To address an IPv6 peering dispute, Hurricane Electric baked a cake with a message for Cogent Communications. The cake was devoured by hungry network professionals at the NANOG 47 meeting.

IPv6 is the next generation of the Internet Protocol, and will dramatically expand the number of addresses available for web sites, as well as millions of mobile devices with Internet access. Although the transition will address some of the network's challenges, others will clearly persist. That includes disputes over peering, which have quickly made the jump from IPv4 to IPv6.

Complaints of a "broken IPv6 Internet" emerged last week on the North American Network Operators Group mailing list, which surfaced a peering issue involving IPv6 connections between Hurricane Electric and Cogent Communications.
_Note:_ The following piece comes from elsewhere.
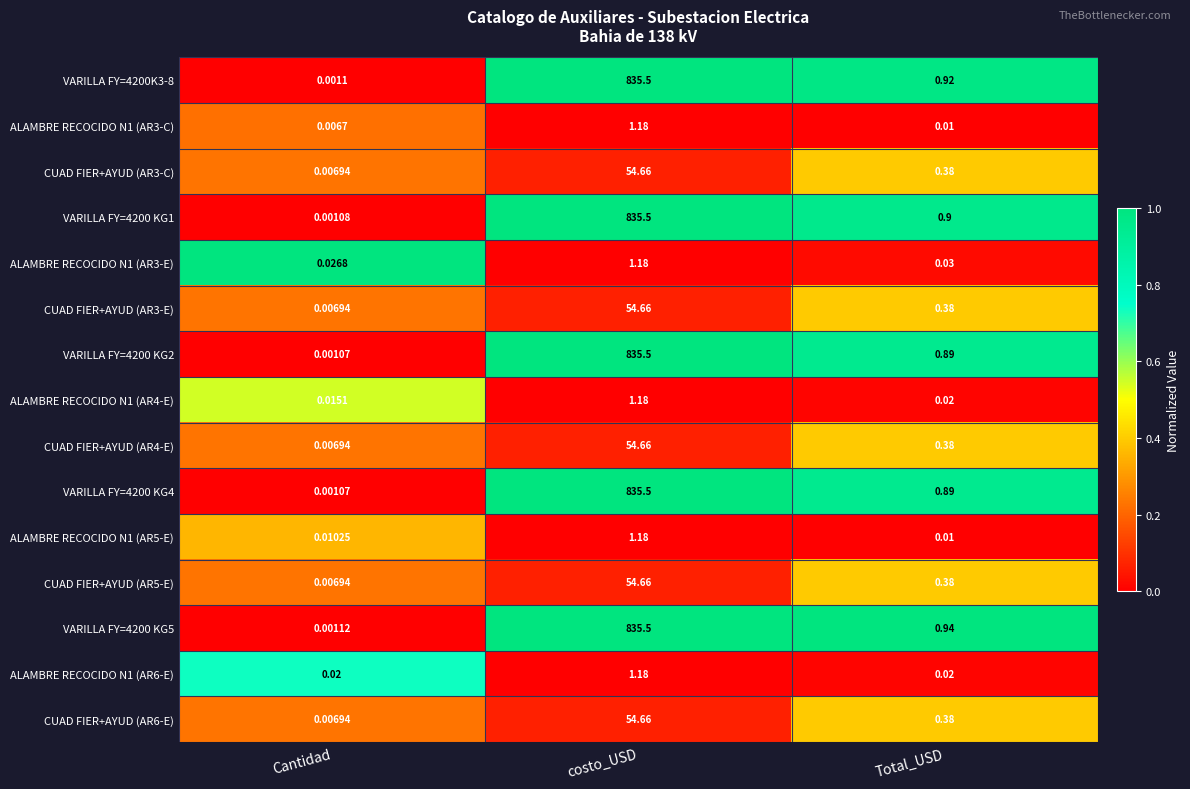

What is the maximum value shown in the chart?

835.5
That prompted a response from Hurricane's Mike Leber, who blamed Cogent for the difficulties.

"If you've been around long enough, you'd know that normally nobody talks about peering publicly like this," Leber wrote. "Then why would I write this post? Because I want to set the record straight regarding Hurricane Electric's IPv6 peering goals, and nothing in Cogent's case seems to get through to them."
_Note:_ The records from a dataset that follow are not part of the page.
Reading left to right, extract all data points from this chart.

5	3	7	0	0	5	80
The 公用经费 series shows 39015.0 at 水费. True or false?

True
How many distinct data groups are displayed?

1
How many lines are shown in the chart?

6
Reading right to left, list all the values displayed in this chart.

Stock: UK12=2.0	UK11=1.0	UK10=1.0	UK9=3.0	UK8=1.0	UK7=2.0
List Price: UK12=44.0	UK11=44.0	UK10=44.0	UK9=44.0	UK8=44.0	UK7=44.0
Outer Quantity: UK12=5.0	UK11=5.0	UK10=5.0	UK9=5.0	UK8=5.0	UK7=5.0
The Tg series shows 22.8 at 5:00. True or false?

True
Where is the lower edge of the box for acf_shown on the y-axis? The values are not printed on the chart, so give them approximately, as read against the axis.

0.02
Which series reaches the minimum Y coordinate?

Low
Cogent had less to say its relationship about Hurricane Electric. "It is public knowledge that our networks are connected," said Travis Wachter, the Marketing Communications Manager for Cogent. "As for peering agreements, we cannot discuss them publicly as we have non-disclosure agreements in place."

Traffic Swapping 
Peering allows two providers exchanging large volumes of traffic to save money by connecting directly, rather than routing traffic across their paid Internet connections. Peering is often free as long as the amount of traffic exchanged is not out of balance, providing substantial cost savings for bandwidth for high-traffic sites and networks.

Cogent has been involved in a number of high-profile peering disputes over the years, including de-peerings that disrupted IPv4 connectivity with Sprint, Telia and Limelight Networks.

Hurricane Electric has invested time and money in staking out an early position as an IPv6 compliant network. "We are a Tier 1 IPv6 backbone," said Martin Levy, Hurricane Electric's Director of IPv6 Strategy. "If there is another player that comes into v6, we set up peering. We continue with our offer to Cogent to turn up peering with him. The community in general has looked at us and given us the vote of approval."

A Cake-Shaped Olive Branch
While Hurricane Electric pointed the finger at Cogent, it has also extended an olive branch. Leber's NANOG post commented that "we stop short of baking cakes" to encourage peering. But at this week's NANOG 47 meeting in Dearborn, Mich., Hurricane Electric presented a cake inscribed with an invitation to Cogent to peer with HE over IPv6.

"At Hurricane Electric, we want v6 to be successful and have spent a lot of time evangelizing it," Levy explained. "If our competitors don't want to do anything, so be it. Turning up v6 has been good for us. It has fundamentally changed our business. But the same problems that exist in the v4 world will exist in the v6 world."